The MQTT data bridge is a channel for EMQX to communicate with other MQTT services, including EMQX clusters that use the MQTT protocol. This page introduces how the MQTT data bridge works in EMQX and provides a quick start tutorial on how to create an MQTT data bridge in EMQX Dashboard or using the configuration file.

How MQTT Data Bridge Works

EMQX supports the MQTT data bridge that works in two primary modes: ingress and egress. The following sections explain how each mode works. Also, this section introduces the concept of connection pools used in both modes.

The diagram below illustrates a typical architecture of data integration between EMQX and HStreamDB:

EMQX Integration MQTT

Ingress Mode

In ingress mode, the local EMQX subscribes to the topics from the bridged remote MQTT brokers and distributes the received messages within the current cluster. Below is the message flow in ingress direction:


The MQTT data bridge can be used either alone or in conjunction with rules for more powerful and flexible data processing capabilities. In ingress direction, the data bridge can be used as the data source of the rule. The message flow for MQTT data bridge working with rules is as follows:


Egress Mode

In egress mode, the local EMQX forwards messages from the current cluster to the bridged remote MQTT brokers following the rule settings. And this is the message flow in egress direction:


Similar to the ingress mode, the MQTT data bridge can also be used in conjunction with rules. In egress direction, the data bridge can be used as the action of the rule:


Connection Pool

EMQX allows more than one client to connect to the bridged MQTT broker at the same time. When creating the data bridge, you can set a pool of MQTT client connections and configure the pool size indicating the number of the client connections in the pool. Enabling connection pool allows for efficient utilization of server resources, leading to greater message throughput.
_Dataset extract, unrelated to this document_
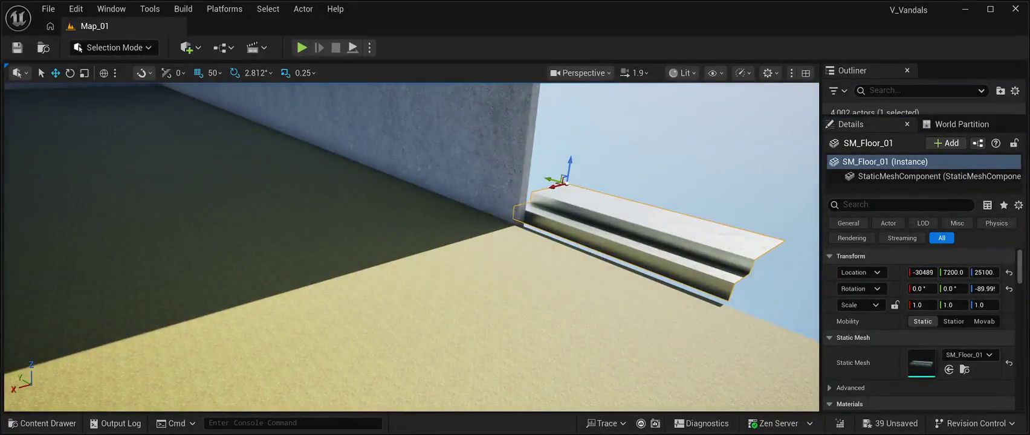
{"action": "mouse_move", "coordinate": [555, 181]}
{"action": "left_mouse_down"}
{"action": "mouse_move", "coordinate": [568, 186]}
{"action": "mouse_move", "coordinate": [564, 195]}
{"action": "left_mouse_up"}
Because the MQTT protocol requires that a client connecting to the broker must have its own unique Client ID, EMQX automatically generates the Client ID for each client in the connection pool following the pattern below:

${ClientIDPrefix}Prefix of the client ID as configured. If not set then whole first fragment is omitted.
${BridgeName}User-provided name of the bridge.
${Mode}Either ingress or egress.
${NodeName}Name of the node on which the MQTT client is running.
${N}Number from 1 to the configured size of the connection pool.

Use Connection Pool in Ingress Mode

Although the connection pool applies to both ingress and egress modes, using the connection pool in ingress mode should consider a few caveats. When you have EMQX cluster with more than 1 node, and configures an ingress MQTT bridge to subscribe non-shared topics from the remote broker, clients in the connection pool will receive duplicated messages if they all subscribe to the same topic. In that case, it will bring pressure to the brokers, so it is strongly advised to use shared subscription as a kind of safety measure. For example, you can configure the topic of the remote MQTT Broker to $share/name1/topic1 or $share/name2/topic2/# if topic filter is used. In non-shared subscription cases, the MQTT client connection pool will be downscaled to one client, which means only one client will be started.

Features and Benefits

The MQTT data bridge has the following features and benefits:

  • Extensive Compatibility: The MQTT data bridge uses the standard MQTT protocol, allowing it to bridge to various IoT platforms, including AWS IoT Core, Azure IoT Hubs, and also supports open-source or other industry MQTT brokers and IoT platforms. This enables seamless integration and communication with a variety of devices and platforms.
  • Bidirectional Data Flow: It supports bidirectional data flow, enabling the publishing of messages from EMQX locally to remote MQTT services, and also subscribing to messages from MQTT services and publishing them locally. This bidirectional communication capability makes data transfer between different systems more flexible and controllable.
  • Flexible Topic Mapping: Based on the MQTT publish-subscribe model, the MQTT data bridge implements flexible topic mapping. It supports adding prefixes to topics and dynamically constructing topics using the client's contextual information (such as client ID, username, etc.). This flexibility allows for customized processing and routing of messages according to specific needs.
  • High Performance: The MQTT data bridge offers performance optimization features, such as connection pools and shared subscriptions, to reduce the load on individual bridge clients, achieving lower bridge latency and higher bridge message throughput. Through these optimization measures, the overall system performance and scalability can be enhanced.
  • Payload Transformation: The MQTT data bridge allows for the processing of message payloads by defining SQL rules. This means that during message transmission, operations such as data extraction, filtering, enrichment, and transformation can be performed on the payload. For example, real-time metrics can be extracted from the payload and transformed and processed before the message is delivered to Kafka.
  • Metrics Monitoring: The runtime metrics monitoring is provided for each data bridge. It allows viewing of total message count, success/failure counts, current rates, etc., helping users to monitor and assess the performance and health of the bridge in real time.

Before You Start

Make sure you have the knowledge about the following:

Create MQTT Data Bridge via Dashboard

This section uses EMQX public MQTT broker as an example to demonstrate how to configure a data bridge between EMQX and this public MQTT broker in the Dashboard.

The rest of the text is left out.